「(社説)チェルノブイリ 原発事故の過酷な教訓」

amamu2016-04-27


 以下、朝日新聞デジタル(2016年4月27日05時00分)から。

 (社説)チェルノブイリ 原発事故の過酷な教訓

 旧ソ連(現ウクライナ)のチェルノブイリ原発で、史上最悪の事故が起きて30年がたった。

 人間には1世代にあたる長い歳月だが、放射性物質は今も現場周辺を汚染したままだ。

 爆発した4号機は核燃料を取り出すこともできず、コンクリートの「石棺」で覆われた。だが、それも老朽化し、かまぼこ形の巨大な新シェルターで石棺ごと覆う工事が進んでいる。

 子どもの甲状腺がんを始め、避難民や周辺住民の健康被害は今も続く。事故は継続中だ。

 原発の過酷事故をめぐり、チェルノブイリはさまざまな教訓を世界に示した。にもかかわらず、5年前には福島第一原発事故が起きた。人類はどこまで教訓をくみ取ったのだろうか。

 隣国ベラルーシの作家スベトラーナ・アレクシエービッチさんは、昨年のノーベル文学賞を受けた。

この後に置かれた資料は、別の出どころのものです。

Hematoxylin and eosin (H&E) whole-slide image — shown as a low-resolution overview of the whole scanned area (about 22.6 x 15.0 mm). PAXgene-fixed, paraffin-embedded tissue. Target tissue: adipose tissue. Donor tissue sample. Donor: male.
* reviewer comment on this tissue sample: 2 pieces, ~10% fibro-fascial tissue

著書「チェルノブイリの祈り」の邦訳が出て03年に初来日した際、「だらしないロシア人だからあのような事故が起きた。日本では学者たちがすべて緻密(ちみつ)に計算している。ありえない」と言われたと、朝日新聞との会見で語った。

 日本の社会は、産業界や行政、学者、メディアも含め、チェルノブイリの事故をどこか「ひとごと」のようにしてしまっていた責任を免れない。

 謙虚に教訓を学び、原発は恐ろしい事故を起こすものとの前提で安全対策を一から点検していれば、福島第一の事故は避けられたかもしれない。

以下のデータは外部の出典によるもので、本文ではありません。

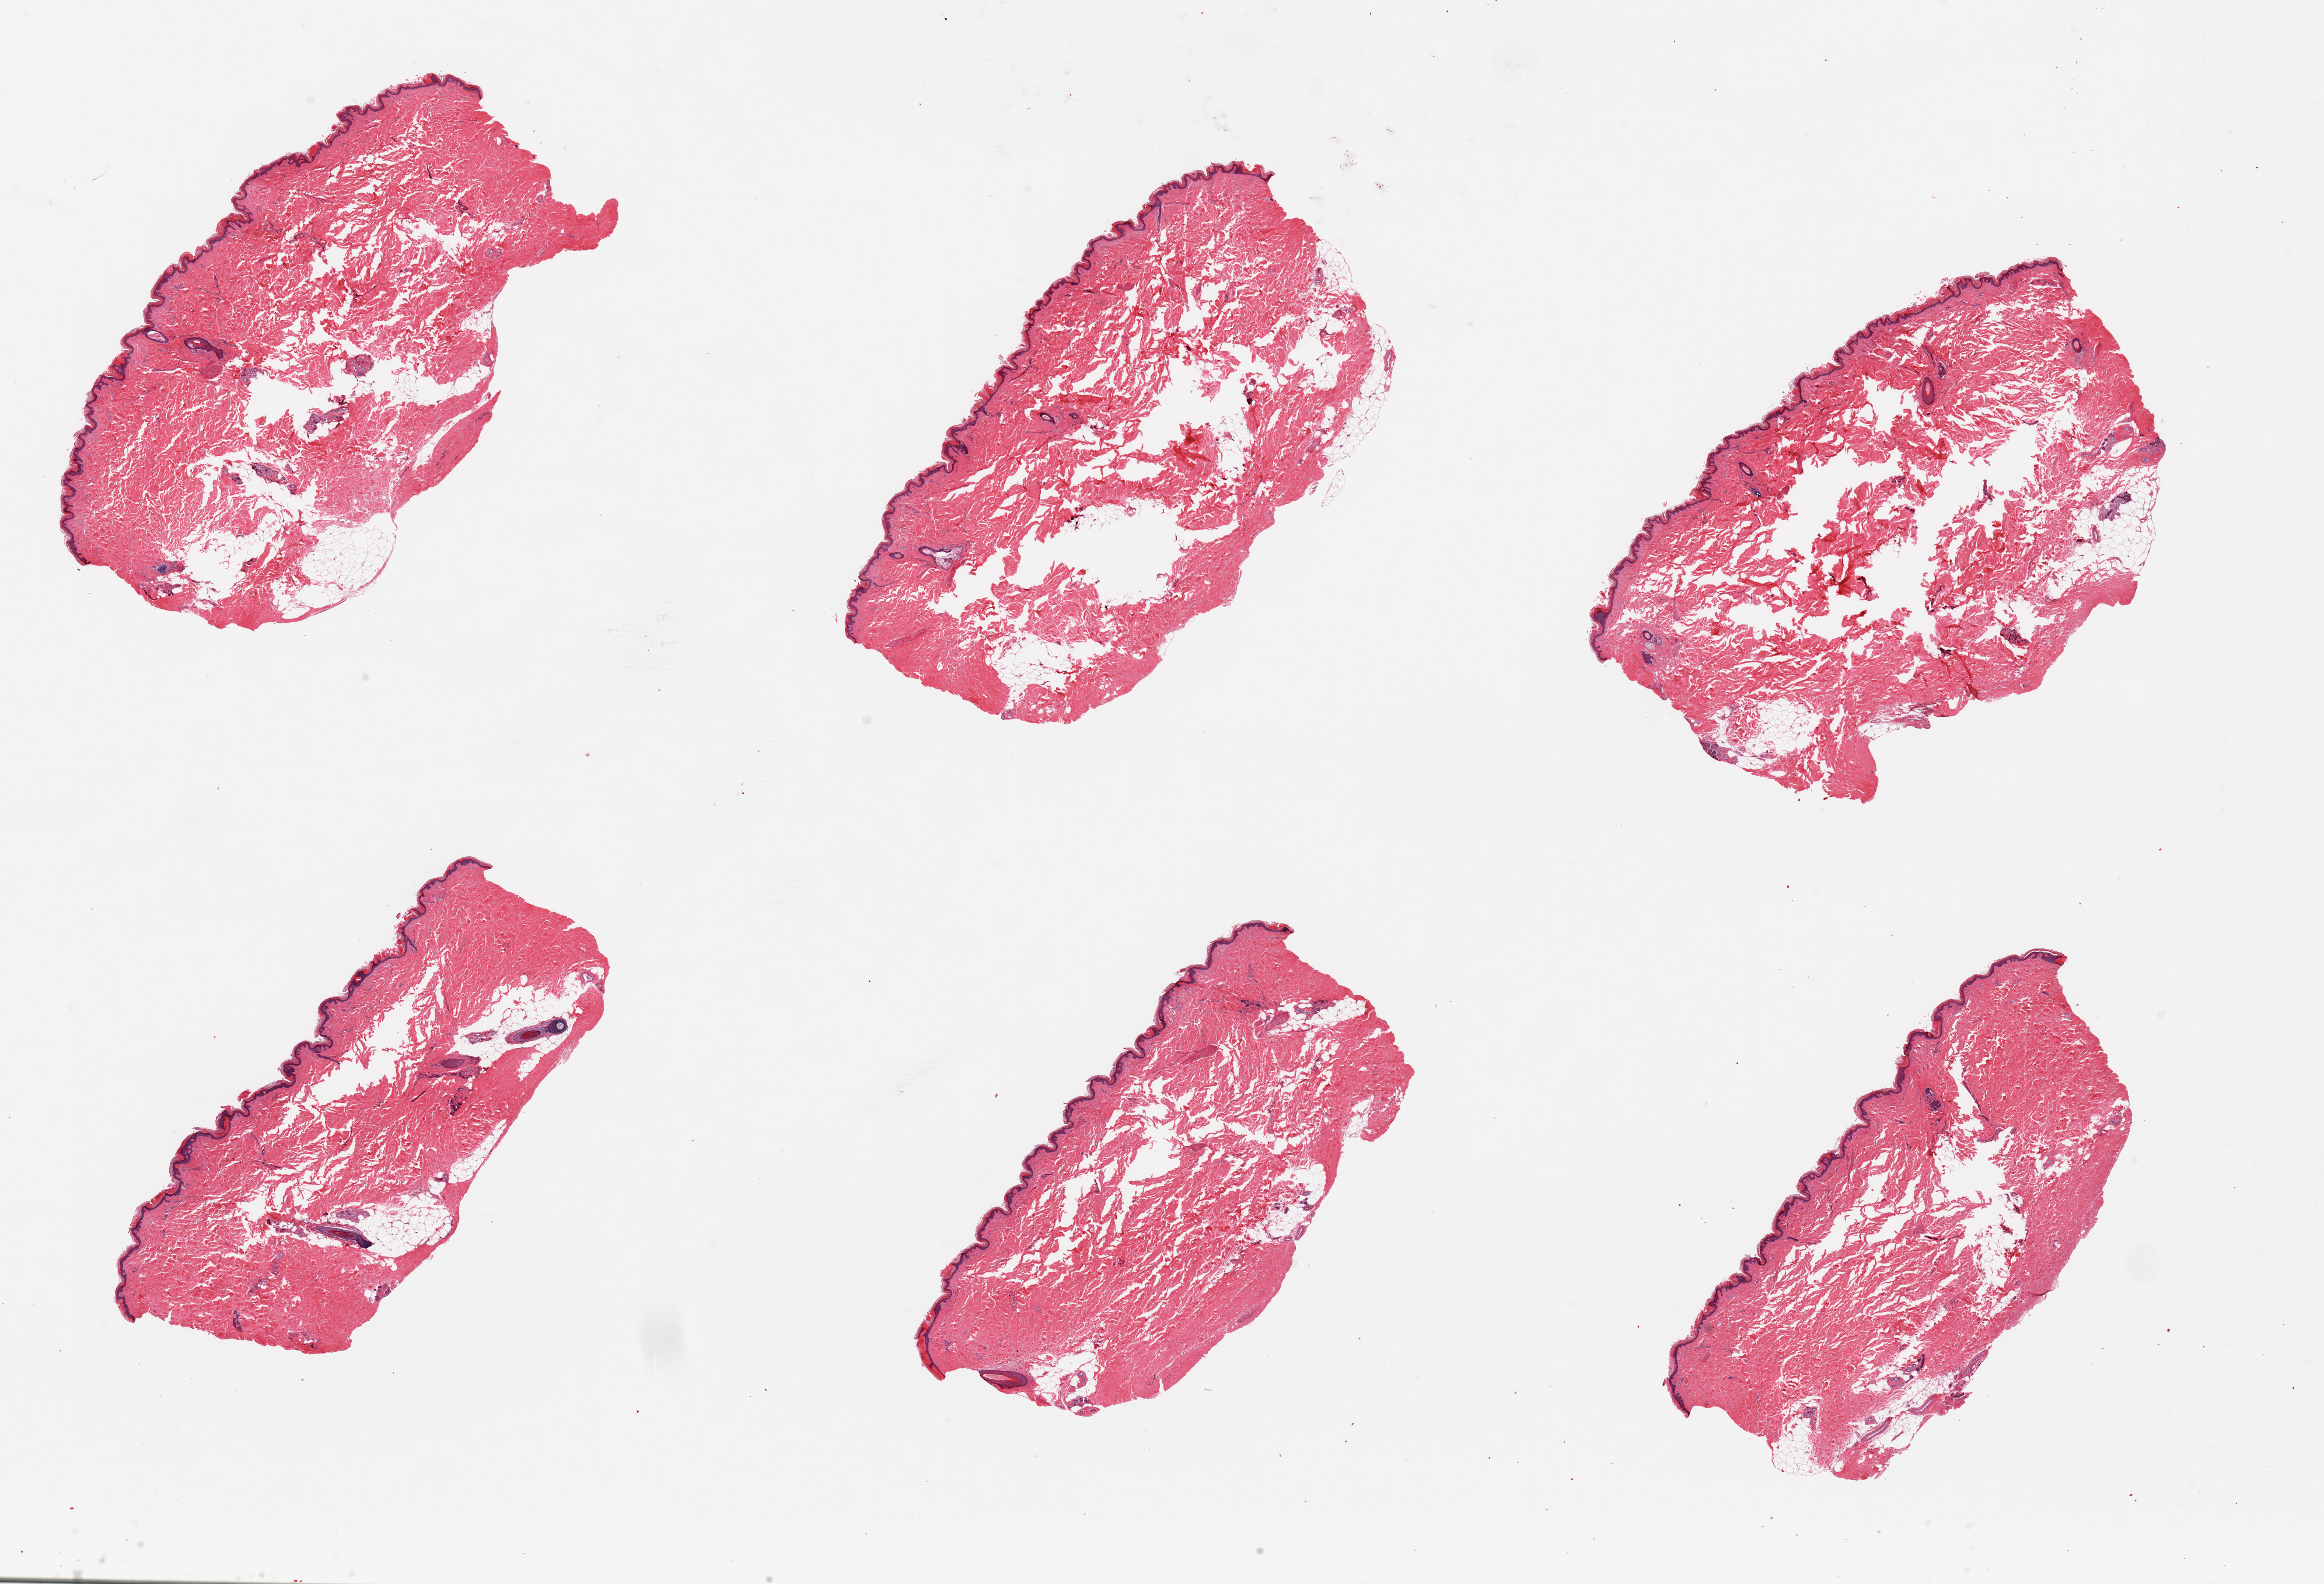
Digitized H&E-stained section — low-resolution overview of the scanned area, about 31.5 x 21.5 mm (from a 20x scan); PAXgene-fixed paraffin-embedded (PFPE) section; sampled site (target tissue): skin of lower leg; donor tissue sample. Donor sex: male.
- reviewer comment on this tissue sample: 6 pieces, squamous epithelium is ~50-75 microns; minimal adherent fat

 生かされた教訓もあった。原発の近隣地域で放射能に汚染された飲食物の摂取と出荷を早期に禁じたことは、住民の内部被曝(ひばく)を防げなかったチェルノブイリの反省があってのことだ。

 だが、放射線放射能の違いや原発事故の特徴など、基本的な知識が、周辺住民にさえ行き渡っていなかった点は同じだ。

 福島の事故から5年。日本は森林の大半を除き、周辺を除染する選択をした。とはいえ、実際には放射能を別の場所に移す「移染」でしかない。

 地球環境意識の高まりとともに、世代も国境も超えて影響を及ぼす環境汚染が原発事故の特徴と認識されるようになった。

 遠隔地に長期避難すると、住民の帰還への思いは年齢や職業などによって分断されていく。たとえ帰れるようになったとしても、元通りのコミュニティーの復活はありえない。

 事実上半永久的に人間と地球に取り返しのつかない被害をもたらす放射能汚染の理不尽さ。

 原発のそんなリスクを、チェルノブイリは語り続けている。